*Selected excerpt*
================================

When Control Feels Safer Than Connection
When Control Feels Safer Than Connection
A Reflection on Healing, Hurt, and the Gift of Letting Go
What is it about human nature that makes us want to take complete control of everything we do? We want to have the first word, the last word, and every word in between. We want to be the one who initiates the idea, brings it to its conclusion, and makes it look beautiful with our name written all over it.
Sometimes it looks like competence. Sometimes it looks like strength. Sometimes people applaud it. But behind that need to control, there is often a deeper story—a wound we’ve hidden so deeply we’re not even sure we can name it. I believe that for many of us—especially those who have suffered abuse—control isn’t really about power. It’s about protection. It’s about survival.
There are many ways to answer why we crave control, but if you’ll allow me, I’d like to share what I’ve learned from my own story.
I was wounded by the abuse I suffered from my mother—sexual, physical, emotional, psychological, and spiritual. That may be hard to read. It’s still hard to say. Don’t get me wrong, I love my mother. Outside of our home, she was known as a wonderful person—kind, caring, and admired. But inside the home, it was a different story.
My father, by contrast, was a very nice man. Gentle in nature. But he didn’t protect us. Years later, he shared with me that he believed he was protecting us by staying distant—by not being alone with us or by not speaking to us much. But in reality, that silence was just another kind of absence. It left me confused and alone.
I would reach out to my mother—and she would attack. I would reach out to my father—and he would retreat. I felt invisible, unwanted, and unprotected. Over and over, those wounds reopened, and so I made a quiet, desperate vow deep inside myself: They will not hurt me again.
Even as an adult, I would find myself retreating like a wounded child. I decided I would never again risk reaching out. I would not need anyone. I would protect myself. I would be my own defender, my own comfort, my own safety net.
And so, I found a way to control my world. For me, that control came through workaholism. I poured everything into what I did. It became my fortress. My shield. And it governed my life for more than 55 years. It still shows up sometimes, though not nearly as much as it used to.

================================

*Data rows*

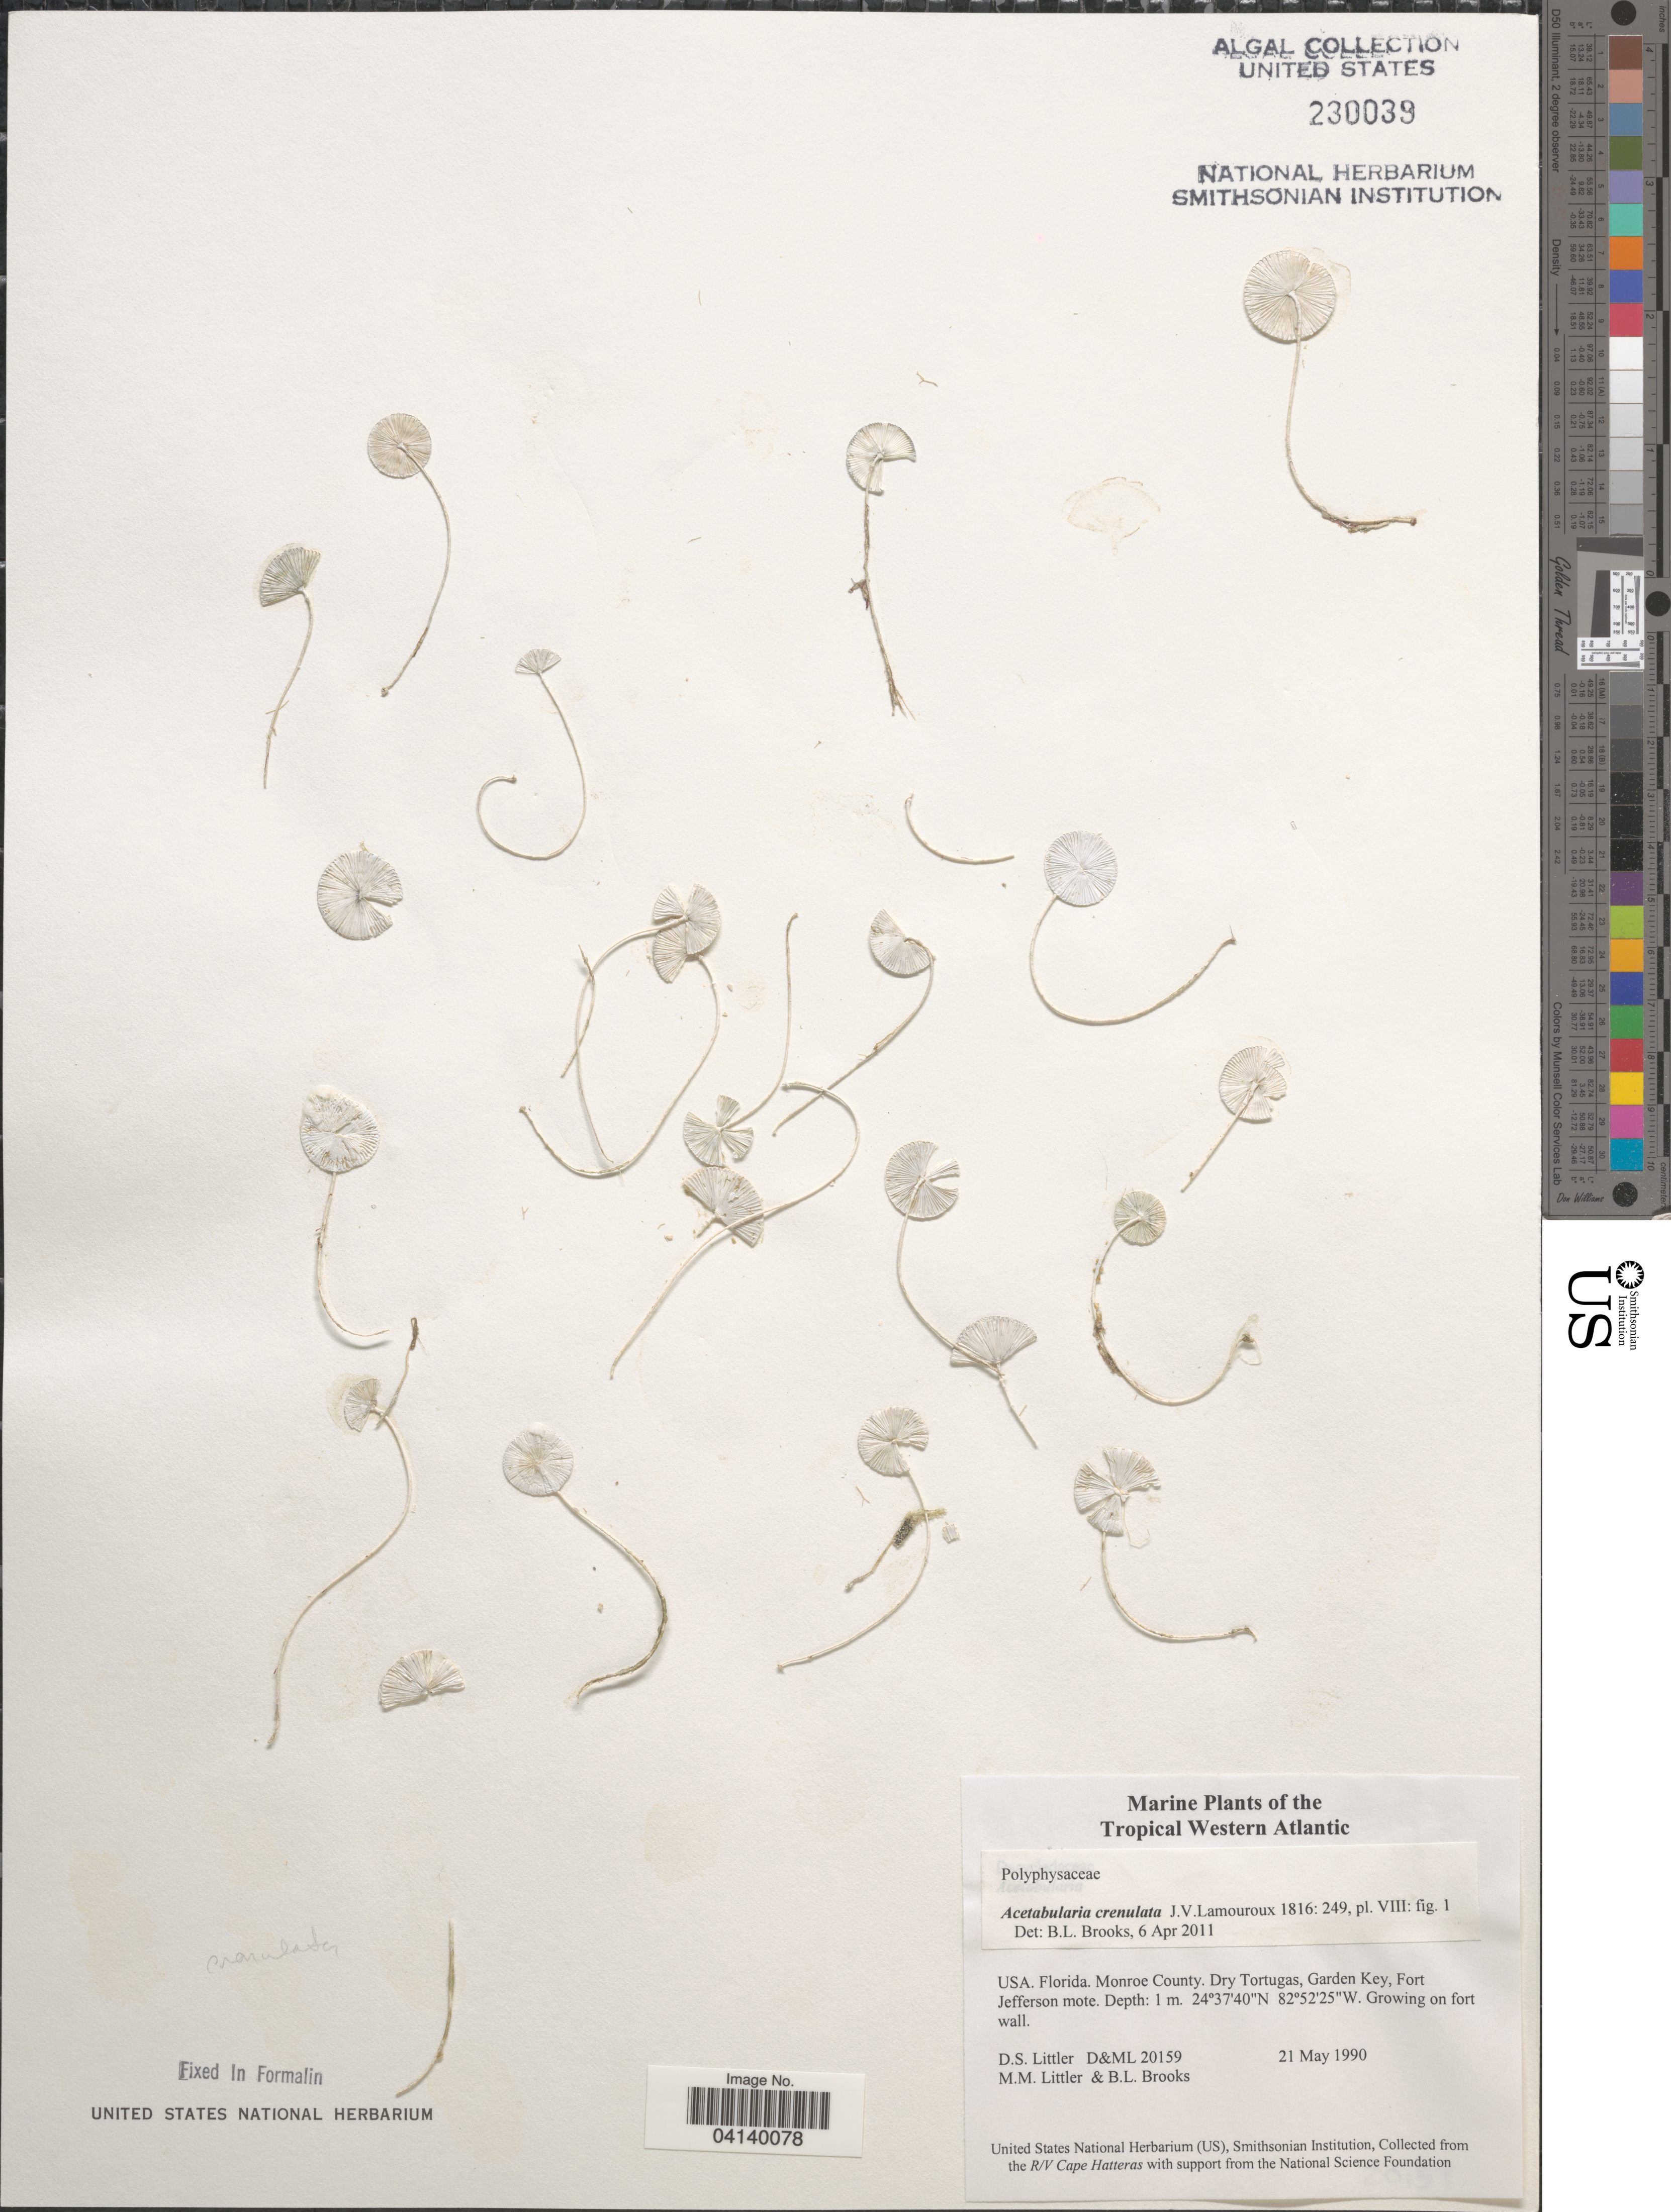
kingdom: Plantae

================================

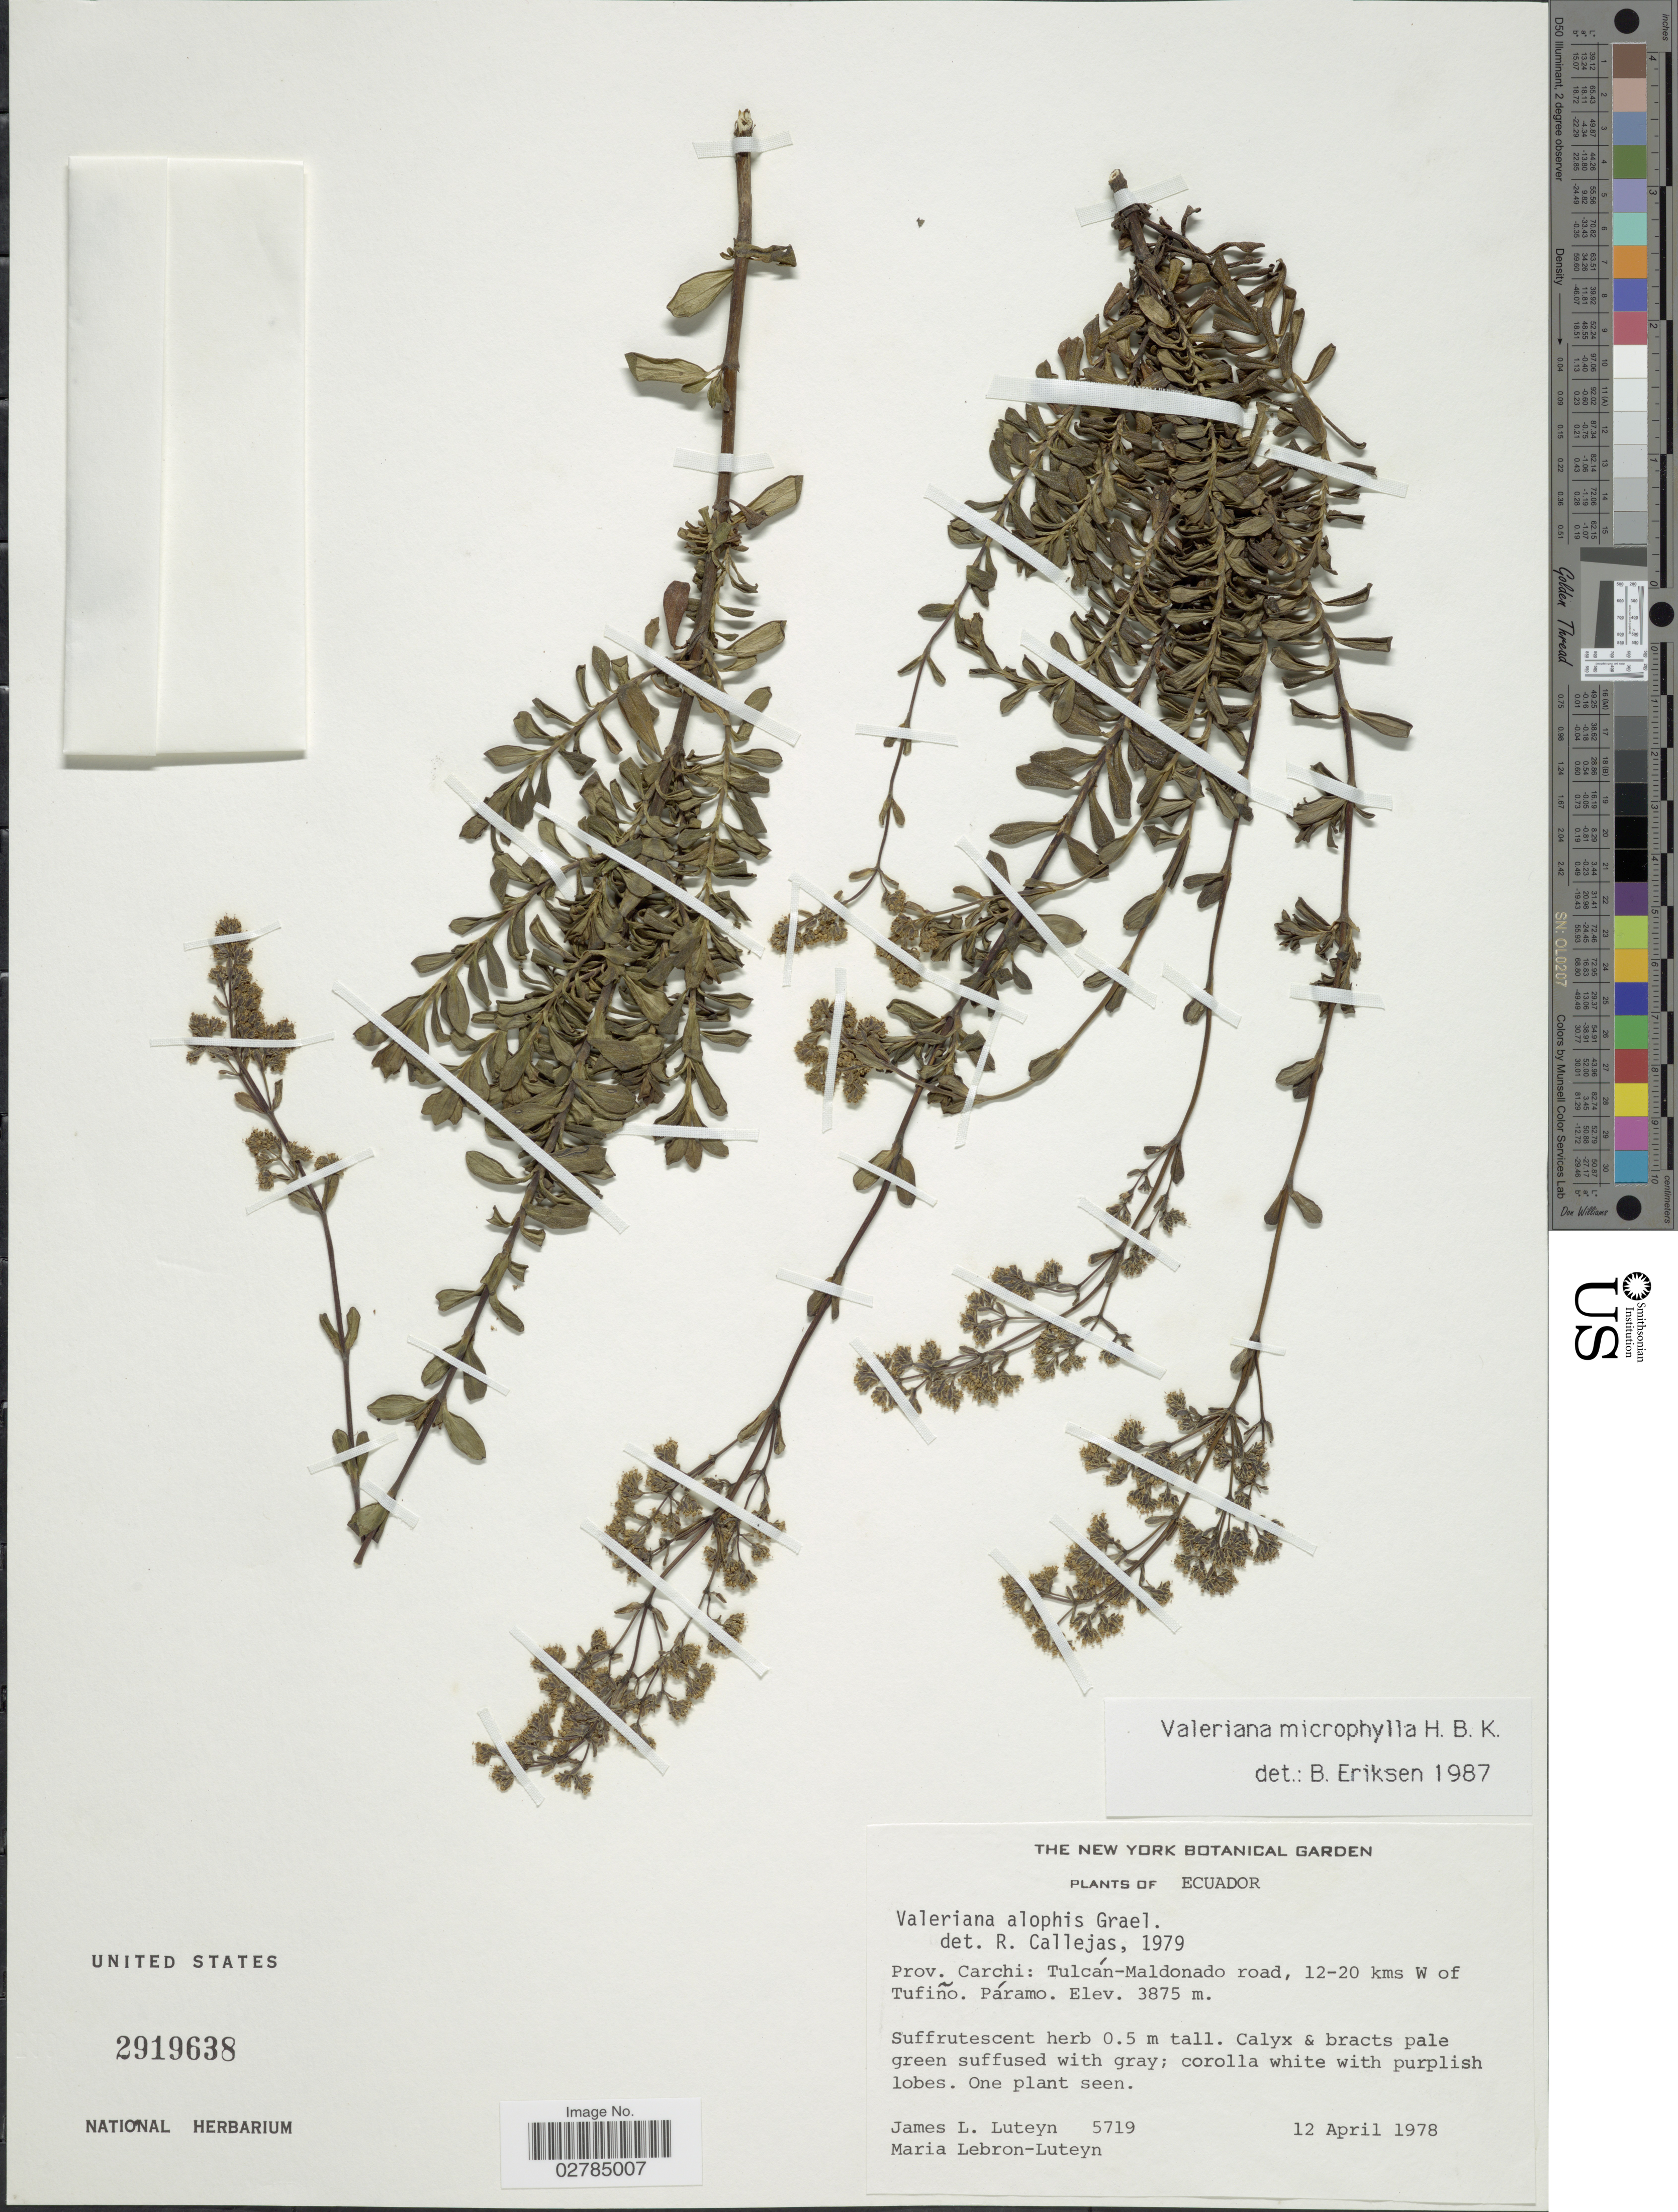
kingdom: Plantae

================================

Edit the passage of the reflection on control that begins at the words "I would reach out to my mother—and" and ends after "it used to.", changing "fortress" to "castle". Please work only from the reflection on control, not from the rows.

*Result for this exercise*
I would reach out to my mother—and she would attack. I would reach out to my father—and he would retreat. I felt invisible, unwanted, and unprotected. Over and over, those wounds reopened, and so I made a quiet, desperate vow deep inside myself: They will not hurt me again.
Even as an adult, I would find myself retreating like a wounded child. I decided I would never again risk reaching out. I would not need anyone. I would protect myself. I would be my own defender, my own comfort, my own safety net.
And so, I found a way to control my world. For me, that control came through workaholism. I poured everything into what I did. It became my castle. My shield. And it governed my life for more than 55 years. It still shows up sometimes, though not nearly as much as it used to.